### Action item
Print verbatim every line starting at the one that contains "- R. Budhiraja, J. Carpentier, C." and ending at the final line of the records; include both endpoints.

### Raw data
────────

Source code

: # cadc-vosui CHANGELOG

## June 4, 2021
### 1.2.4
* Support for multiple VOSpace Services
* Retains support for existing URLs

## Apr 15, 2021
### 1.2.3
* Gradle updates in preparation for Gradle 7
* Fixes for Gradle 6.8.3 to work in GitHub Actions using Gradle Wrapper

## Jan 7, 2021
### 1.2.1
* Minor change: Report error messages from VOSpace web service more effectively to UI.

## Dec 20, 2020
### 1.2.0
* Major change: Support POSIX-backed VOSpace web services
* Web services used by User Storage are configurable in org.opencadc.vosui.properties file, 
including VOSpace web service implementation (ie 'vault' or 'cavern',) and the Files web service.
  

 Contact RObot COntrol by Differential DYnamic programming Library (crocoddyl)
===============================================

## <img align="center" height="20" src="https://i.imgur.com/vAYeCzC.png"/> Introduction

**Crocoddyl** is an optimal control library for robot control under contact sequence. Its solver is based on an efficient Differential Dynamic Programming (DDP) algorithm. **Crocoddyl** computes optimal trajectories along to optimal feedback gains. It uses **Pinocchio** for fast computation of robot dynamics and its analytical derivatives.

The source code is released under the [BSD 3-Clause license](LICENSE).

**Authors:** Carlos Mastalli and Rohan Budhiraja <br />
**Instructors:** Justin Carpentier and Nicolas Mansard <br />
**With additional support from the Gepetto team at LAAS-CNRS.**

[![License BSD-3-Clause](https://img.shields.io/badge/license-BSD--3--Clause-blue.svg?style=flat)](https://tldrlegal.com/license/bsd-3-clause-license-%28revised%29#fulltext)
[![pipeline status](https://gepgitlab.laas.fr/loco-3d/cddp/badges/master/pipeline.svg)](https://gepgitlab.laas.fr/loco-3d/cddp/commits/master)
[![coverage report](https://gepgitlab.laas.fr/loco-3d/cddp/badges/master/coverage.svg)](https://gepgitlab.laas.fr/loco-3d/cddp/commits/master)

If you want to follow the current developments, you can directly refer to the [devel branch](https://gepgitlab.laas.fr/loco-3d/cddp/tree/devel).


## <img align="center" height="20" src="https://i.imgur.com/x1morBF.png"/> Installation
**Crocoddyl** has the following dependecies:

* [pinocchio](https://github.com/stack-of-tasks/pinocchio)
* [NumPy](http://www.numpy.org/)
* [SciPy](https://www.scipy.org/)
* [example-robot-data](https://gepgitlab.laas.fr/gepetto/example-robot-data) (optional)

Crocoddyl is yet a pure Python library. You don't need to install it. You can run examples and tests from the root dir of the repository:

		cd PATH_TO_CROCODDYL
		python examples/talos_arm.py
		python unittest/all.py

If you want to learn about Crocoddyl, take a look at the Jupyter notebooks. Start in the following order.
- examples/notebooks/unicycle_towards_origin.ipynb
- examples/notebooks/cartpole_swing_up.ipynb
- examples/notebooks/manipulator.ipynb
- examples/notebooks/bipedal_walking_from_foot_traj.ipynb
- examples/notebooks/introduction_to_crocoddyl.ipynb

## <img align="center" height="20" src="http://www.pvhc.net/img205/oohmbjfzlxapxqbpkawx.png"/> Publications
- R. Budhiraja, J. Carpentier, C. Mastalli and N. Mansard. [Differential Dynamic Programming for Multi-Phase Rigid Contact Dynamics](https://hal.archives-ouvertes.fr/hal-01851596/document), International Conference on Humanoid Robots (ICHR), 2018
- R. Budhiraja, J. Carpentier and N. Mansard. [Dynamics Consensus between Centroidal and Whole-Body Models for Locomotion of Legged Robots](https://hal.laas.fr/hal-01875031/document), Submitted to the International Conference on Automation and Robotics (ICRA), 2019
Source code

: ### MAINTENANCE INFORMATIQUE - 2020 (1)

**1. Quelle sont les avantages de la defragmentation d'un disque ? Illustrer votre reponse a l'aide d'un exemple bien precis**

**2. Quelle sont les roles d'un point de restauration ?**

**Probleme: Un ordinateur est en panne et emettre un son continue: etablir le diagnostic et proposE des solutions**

────────

### Output below
- R. Budhiraja, J. Carpentier, C. Mastalli and N. Mansard. [Differential Dynamic Programming for Multi-Phase Rigid Contact Dynamics](https://hal.archives-ouvertes.fr/hal-01851596/document), International Conference on Humanoid Robots (ICHR), 2018
- R. Budhiraja, J. Carpentier and N. Mansard. [Dynamics Consensus between Centroidal and Whole-Body Models for Locomotion of Legged Robots](https://hal.laas.fr/hal-01875031/document), Submitted to the International Conference on Automation and Robotics (ICRA), 2019
Source code

: ### MAINTENANCE INFORMATIQUE - 2020 (1)

**1. Quelle sont les avantages de la defragmentation d'un disque ? Illustrer votre reponse a l'aide d'un exemple bien precis**

**2. Quelle sont les roles d'un point de restauration ?**

**Probleme: Un ordinateur est en panne et emettre un son continue: etablir le diagnostic et proposE des solutions**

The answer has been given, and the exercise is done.